The Barnes & Noble Review
Joanna Fluke has put together a terrific recipe for a holiday-themed whodunit in this Hannah Swenson culinary mystery.
Bakery owner Hannah knows everyone has special plans and traditions for the holidays, so she's planned a grand seasonal pot-luck dinner to test the recipes the residents of Lake Eden, Minnesota, have offered to share in the cookbook she's compiling. With all that delicious food bringing so many people together, there's sure to be plenty of gossip to spice up the party -- from the showgirl Martin Dubinski brought home from Las Vegas as his new bride to Hannah's mom's lordly British beau to the mayor's latest indiscretion. Even getting snowed in at the community center can't put a damper on the festive occasion…at least until Hannah puts the crowd's holiday mood on ice by discovering the showgirl's dead body in the snow-covered parking lot. To add insult to injury (and complicate Hannah's dessert plan as well), the killer had the poor taste to use Hannah's mother's jeweled antique cake knife as the murder weapon.
To keep her beloved community from crumbling, Hannah uses all the ingredients at her disposal -- from digital photography to small-town memories -- to whip up a speedy solution to this culinary crime. And readers will find their appetites tempted by the author's wonderful descriptions of the items on the menu. You'll find more than 80 delectable holiday recipes, for everything from soups and appetizers to entrees and side dishes to drinks and desserts -- including the Cookie Jar bakery's own special Christmas Sugar Cookies. Sue Stone
In her first holiday mystery, Fluke (Fudge Cupcake Murder, etc.) takes her series heroine, Hannah Swensen, amateur sleuth and owner of the Cookie Jar bakery in Lake Eden, Minn., through a delectable culinary romp. Hannah has compiled a cookbook of the locals' favorite recipes, which are to be featured at the Christmas party at Lake Eden's community center. All the residents gather for a festive evening, including Martin Dubinski and his wife of two days, Brandi Wyen, a Las Vegas dancer who's decked out in a new fur coat and antique emerald ring. The couple provide much food for thought and speculation, especially for Martin's mother, ex-mother-in-law and ex-wife. Cleaning up after the dinner, Hannah notices her mother's silver cake knife is missing; soon after, she finds the knife stuck in the chest of the new Mrs. Dubinski, who's lying dead in the parking lot. With her sisters and friends, she goes into action to help Det. Mike Kingston solve the case. Wacky and delightful characters, plus tempting recipes from appetizers to desserts, make this lighthearted offering sure to please the palate of any cozy fan. (Oct. 5) FYI: The book's last half consists of recipes, including an index. Copyright 2004 Reed Business Information.

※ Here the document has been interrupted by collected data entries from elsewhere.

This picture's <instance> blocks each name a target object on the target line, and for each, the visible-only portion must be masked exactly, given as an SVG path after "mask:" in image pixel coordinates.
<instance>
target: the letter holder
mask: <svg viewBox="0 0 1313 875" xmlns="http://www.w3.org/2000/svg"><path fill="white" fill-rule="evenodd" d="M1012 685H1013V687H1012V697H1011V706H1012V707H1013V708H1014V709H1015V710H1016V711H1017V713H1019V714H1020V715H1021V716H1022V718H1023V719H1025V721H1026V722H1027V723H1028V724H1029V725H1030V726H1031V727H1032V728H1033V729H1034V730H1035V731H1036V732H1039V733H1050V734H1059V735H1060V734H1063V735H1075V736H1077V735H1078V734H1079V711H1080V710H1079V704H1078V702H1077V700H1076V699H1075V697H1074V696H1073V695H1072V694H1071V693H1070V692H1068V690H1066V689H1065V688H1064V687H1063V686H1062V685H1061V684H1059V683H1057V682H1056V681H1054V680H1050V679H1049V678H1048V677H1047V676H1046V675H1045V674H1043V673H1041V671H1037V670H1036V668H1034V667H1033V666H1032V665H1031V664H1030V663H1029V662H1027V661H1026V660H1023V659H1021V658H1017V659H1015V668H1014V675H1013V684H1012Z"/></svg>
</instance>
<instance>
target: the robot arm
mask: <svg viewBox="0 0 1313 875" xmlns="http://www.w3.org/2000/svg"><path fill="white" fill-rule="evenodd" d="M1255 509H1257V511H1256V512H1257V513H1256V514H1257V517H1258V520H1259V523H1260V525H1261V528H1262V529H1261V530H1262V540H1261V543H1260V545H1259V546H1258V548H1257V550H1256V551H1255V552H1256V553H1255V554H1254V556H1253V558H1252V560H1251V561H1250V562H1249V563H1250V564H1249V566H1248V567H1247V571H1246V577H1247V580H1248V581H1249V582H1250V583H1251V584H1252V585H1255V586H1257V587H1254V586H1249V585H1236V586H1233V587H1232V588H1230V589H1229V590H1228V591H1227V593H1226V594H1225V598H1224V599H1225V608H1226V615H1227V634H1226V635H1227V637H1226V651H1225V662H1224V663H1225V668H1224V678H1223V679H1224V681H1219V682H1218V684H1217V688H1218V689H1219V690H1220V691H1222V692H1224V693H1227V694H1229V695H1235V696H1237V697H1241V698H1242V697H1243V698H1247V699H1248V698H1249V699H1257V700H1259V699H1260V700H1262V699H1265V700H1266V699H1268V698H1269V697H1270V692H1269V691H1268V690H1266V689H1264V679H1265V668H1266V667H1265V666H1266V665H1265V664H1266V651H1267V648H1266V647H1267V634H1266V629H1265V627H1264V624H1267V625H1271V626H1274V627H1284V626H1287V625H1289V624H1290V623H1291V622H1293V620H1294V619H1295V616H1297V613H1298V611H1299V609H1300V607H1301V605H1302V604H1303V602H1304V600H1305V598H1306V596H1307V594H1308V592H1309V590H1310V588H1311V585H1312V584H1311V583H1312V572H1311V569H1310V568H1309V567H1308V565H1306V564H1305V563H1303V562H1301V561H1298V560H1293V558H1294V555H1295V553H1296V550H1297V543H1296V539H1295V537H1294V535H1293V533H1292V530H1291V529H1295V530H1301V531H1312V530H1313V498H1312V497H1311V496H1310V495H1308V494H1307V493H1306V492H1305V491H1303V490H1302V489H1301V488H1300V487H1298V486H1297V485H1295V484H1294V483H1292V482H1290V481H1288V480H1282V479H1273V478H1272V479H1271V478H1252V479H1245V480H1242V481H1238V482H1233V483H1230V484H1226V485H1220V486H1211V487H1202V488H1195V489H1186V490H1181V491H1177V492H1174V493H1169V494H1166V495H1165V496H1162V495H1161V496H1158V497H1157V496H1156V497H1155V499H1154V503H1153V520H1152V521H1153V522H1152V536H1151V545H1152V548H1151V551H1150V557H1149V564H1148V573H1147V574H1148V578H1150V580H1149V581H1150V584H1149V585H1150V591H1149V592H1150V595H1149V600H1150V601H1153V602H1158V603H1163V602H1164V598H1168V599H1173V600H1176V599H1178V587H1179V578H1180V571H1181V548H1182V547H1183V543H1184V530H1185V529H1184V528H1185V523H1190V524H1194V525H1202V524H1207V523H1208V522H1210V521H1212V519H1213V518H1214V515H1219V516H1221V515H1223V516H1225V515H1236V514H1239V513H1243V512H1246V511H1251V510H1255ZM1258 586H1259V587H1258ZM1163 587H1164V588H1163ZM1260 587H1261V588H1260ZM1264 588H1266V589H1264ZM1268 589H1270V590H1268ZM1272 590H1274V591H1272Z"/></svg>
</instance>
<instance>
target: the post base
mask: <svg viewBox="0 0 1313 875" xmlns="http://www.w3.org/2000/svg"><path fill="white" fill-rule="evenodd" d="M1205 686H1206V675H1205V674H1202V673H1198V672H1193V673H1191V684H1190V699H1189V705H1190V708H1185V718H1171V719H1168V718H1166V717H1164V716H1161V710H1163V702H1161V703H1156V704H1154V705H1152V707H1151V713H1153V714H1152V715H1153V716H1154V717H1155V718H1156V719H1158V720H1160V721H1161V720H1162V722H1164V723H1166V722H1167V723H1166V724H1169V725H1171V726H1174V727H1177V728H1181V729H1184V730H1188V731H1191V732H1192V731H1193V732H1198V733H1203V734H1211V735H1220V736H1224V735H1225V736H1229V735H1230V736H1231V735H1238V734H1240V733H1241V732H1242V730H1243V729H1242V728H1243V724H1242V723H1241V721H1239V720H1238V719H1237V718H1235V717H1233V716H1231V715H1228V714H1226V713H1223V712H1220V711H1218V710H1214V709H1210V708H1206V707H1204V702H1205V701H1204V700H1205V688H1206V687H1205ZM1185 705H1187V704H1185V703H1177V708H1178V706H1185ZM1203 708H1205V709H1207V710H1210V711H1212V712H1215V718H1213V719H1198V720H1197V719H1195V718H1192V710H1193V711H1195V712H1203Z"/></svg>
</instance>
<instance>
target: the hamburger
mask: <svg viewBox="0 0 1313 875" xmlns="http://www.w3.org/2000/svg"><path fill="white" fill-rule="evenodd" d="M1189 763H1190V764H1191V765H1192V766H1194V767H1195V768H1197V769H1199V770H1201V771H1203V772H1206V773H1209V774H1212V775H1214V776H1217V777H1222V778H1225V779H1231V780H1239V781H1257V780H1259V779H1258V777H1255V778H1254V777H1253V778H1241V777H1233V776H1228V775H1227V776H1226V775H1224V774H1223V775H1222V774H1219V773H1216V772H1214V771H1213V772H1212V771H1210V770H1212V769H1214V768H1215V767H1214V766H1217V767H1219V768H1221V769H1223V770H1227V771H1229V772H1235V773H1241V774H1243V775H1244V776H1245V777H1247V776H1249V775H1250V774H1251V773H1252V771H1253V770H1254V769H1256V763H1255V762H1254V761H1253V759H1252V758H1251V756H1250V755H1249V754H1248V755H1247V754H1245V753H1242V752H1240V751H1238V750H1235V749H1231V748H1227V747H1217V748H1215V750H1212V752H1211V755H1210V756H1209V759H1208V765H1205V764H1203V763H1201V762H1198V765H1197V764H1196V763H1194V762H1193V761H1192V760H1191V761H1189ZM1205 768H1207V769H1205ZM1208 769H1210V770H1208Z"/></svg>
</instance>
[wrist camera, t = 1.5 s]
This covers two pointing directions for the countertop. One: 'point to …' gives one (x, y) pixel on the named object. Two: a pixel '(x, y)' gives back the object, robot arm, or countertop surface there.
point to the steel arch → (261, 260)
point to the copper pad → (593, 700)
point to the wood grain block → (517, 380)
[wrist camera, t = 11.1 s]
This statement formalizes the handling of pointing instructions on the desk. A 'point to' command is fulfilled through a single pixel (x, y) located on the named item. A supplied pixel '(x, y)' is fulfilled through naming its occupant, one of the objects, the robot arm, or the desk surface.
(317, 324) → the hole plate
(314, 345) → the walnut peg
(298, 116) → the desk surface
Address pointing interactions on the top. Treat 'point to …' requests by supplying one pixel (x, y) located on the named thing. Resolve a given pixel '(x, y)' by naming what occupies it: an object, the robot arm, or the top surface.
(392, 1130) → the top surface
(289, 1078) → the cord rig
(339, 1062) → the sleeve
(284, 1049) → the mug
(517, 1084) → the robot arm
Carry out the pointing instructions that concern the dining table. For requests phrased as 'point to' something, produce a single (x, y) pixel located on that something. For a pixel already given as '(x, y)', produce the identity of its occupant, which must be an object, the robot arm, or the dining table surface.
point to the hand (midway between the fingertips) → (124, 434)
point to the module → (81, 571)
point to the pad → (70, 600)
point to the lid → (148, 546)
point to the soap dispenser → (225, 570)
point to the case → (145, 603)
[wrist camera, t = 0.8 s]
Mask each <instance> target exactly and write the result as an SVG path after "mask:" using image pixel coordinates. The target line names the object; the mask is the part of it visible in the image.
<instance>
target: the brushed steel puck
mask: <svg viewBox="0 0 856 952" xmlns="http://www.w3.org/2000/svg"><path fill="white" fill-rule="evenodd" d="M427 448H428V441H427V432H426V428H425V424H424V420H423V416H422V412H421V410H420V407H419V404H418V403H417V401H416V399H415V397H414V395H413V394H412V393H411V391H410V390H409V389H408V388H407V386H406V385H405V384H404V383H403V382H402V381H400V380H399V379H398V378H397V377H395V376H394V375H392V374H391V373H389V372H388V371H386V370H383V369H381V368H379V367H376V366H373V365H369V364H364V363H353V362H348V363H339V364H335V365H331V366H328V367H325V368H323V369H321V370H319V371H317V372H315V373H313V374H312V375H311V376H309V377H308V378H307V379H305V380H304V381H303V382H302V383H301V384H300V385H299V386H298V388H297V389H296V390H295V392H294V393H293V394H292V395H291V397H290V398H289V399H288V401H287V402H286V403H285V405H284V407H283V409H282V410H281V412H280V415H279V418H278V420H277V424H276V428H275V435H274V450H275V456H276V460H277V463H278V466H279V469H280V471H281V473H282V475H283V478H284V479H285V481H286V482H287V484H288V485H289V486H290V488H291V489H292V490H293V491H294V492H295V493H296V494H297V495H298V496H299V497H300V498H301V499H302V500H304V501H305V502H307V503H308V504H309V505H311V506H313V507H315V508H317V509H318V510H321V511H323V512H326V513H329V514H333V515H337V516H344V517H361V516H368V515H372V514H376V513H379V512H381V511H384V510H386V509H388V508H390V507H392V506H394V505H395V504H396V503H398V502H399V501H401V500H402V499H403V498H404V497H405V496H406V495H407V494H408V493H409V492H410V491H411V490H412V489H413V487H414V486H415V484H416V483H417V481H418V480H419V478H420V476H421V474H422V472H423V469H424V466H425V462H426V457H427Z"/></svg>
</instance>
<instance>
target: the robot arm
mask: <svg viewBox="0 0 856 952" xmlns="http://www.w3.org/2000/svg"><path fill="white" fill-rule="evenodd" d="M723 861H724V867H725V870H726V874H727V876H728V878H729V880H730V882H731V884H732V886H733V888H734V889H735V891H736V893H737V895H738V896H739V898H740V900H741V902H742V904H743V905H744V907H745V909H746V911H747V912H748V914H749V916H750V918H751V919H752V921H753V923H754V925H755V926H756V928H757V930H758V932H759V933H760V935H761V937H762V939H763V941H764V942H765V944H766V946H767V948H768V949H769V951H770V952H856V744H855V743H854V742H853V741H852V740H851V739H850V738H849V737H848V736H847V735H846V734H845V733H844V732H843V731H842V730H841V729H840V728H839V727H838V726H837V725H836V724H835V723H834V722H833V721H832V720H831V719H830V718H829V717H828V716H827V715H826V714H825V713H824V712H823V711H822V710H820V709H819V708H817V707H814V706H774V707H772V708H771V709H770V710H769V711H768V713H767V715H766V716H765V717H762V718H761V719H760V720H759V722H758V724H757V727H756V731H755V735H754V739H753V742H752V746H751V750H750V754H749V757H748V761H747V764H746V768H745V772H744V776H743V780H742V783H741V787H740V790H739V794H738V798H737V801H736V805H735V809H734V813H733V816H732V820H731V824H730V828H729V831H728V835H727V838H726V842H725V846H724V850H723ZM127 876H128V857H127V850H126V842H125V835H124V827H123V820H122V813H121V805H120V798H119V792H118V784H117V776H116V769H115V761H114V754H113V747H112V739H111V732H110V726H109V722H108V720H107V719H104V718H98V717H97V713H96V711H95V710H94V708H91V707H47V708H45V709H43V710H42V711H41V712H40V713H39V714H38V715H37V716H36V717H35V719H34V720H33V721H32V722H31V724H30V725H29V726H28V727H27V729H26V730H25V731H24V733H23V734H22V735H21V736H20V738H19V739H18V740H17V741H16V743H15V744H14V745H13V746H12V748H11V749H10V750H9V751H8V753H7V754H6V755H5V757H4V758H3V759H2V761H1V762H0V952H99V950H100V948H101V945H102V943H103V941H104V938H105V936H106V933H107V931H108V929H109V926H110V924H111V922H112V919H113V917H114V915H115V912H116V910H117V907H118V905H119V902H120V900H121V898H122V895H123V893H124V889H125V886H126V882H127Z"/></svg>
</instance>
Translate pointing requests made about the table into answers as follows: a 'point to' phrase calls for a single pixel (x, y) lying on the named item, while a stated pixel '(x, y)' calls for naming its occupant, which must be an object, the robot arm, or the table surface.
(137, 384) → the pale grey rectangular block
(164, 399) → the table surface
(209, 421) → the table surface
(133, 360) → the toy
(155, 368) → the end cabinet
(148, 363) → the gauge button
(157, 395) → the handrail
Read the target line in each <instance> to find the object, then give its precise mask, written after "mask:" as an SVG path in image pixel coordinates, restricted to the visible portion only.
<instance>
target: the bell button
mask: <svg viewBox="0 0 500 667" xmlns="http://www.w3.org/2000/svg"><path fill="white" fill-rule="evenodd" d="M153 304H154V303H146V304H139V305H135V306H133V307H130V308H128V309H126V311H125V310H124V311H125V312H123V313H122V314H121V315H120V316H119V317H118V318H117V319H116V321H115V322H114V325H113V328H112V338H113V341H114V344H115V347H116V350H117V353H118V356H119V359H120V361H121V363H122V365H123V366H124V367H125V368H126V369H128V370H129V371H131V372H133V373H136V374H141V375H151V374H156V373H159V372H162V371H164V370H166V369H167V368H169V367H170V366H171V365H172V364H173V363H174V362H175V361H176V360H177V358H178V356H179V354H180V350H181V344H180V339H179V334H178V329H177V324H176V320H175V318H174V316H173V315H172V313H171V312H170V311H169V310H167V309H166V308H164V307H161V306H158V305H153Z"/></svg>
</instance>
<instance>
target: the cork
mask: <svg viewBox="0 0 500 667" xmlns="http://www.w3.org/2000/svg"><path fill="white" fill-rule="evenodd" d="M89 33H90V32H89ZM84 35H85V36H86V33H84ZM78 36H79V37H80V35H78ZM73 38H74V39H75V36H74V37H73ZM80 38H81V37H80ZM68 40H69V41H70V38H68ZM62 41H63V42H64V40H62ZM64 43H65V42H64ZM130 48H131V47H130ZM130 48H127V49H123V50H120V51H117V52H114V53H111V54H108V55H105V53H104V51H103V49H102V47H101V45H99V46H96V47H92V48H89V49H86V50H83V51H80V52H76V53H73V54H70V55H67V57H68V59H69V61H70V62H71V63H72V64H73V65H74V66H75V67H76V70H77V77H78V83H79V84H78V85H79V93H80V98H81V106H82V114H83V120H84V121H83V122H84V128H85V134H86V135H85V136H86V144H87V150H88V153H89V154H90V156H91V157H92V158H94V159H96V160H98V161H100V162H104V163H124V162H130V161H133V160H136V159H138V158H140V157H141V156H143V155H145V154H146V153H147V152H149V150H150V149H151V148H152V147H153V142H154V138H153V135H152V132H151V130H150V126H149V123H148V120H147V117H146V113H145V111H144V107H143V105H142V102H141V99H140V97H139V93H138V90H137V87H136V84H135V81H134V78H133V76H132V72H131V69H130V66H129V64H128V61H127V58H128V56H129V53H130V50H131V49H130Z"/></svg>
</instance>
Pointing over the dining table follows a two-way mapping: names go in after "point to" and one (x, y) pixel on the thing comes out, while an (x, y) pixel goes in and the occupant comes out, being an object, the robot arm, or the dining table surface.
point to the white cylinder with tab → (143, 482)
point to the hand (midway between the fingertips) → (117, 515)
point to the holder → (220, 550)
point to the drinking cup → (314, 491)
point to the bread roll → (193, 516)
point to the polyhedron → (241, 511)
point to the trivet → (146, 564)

Cookie-monger Hannah Swenson (Lemon Meringue Pie Murder, 2003, etc.) continues to juggle one career, two suitors, and assorted corpses in Fluke's latest confection. When the owner of The Cookie Jar is tapped to edit the Lake Eden potluck cookbook, one recipe she definitely wants to exclude is Shawna Lee Quinn's brownie recipe-cute detective Mike Kingston just likes those brownies too much. So on her way to the community Christmas party, she delivers a pan of jalapeno-laced brownies to the Winnetka County sheriff's office to see if she can jolt Mike to his senses. At the party, though, it's Hannah who gets jolted. After judging the appetizers and entrees, she loses track of her mother's prized Regency cake cutter, only to find it plunged into the ample bosom of Brandi, Martin Dubinski's brand-new Vegas showgirl wife. Once again, Mike warns her to leave investigating to the professionals. But with the help of alternate boyfriend Norman Rhoades, Hannah quickly discovers that the murder isn't what it appears to be. Now if she can only get out of the snowbound community center before her sister Andrea delivers her baby on the dessert table-and, more important, before Mike tastes those doctored brownies. The 81 appended recipes (a record for the genre?) run the gamut from radish soup to candied pecans. The mystery is plainer fare, though Hannah still proves she's smarter than Mike gives her credit for.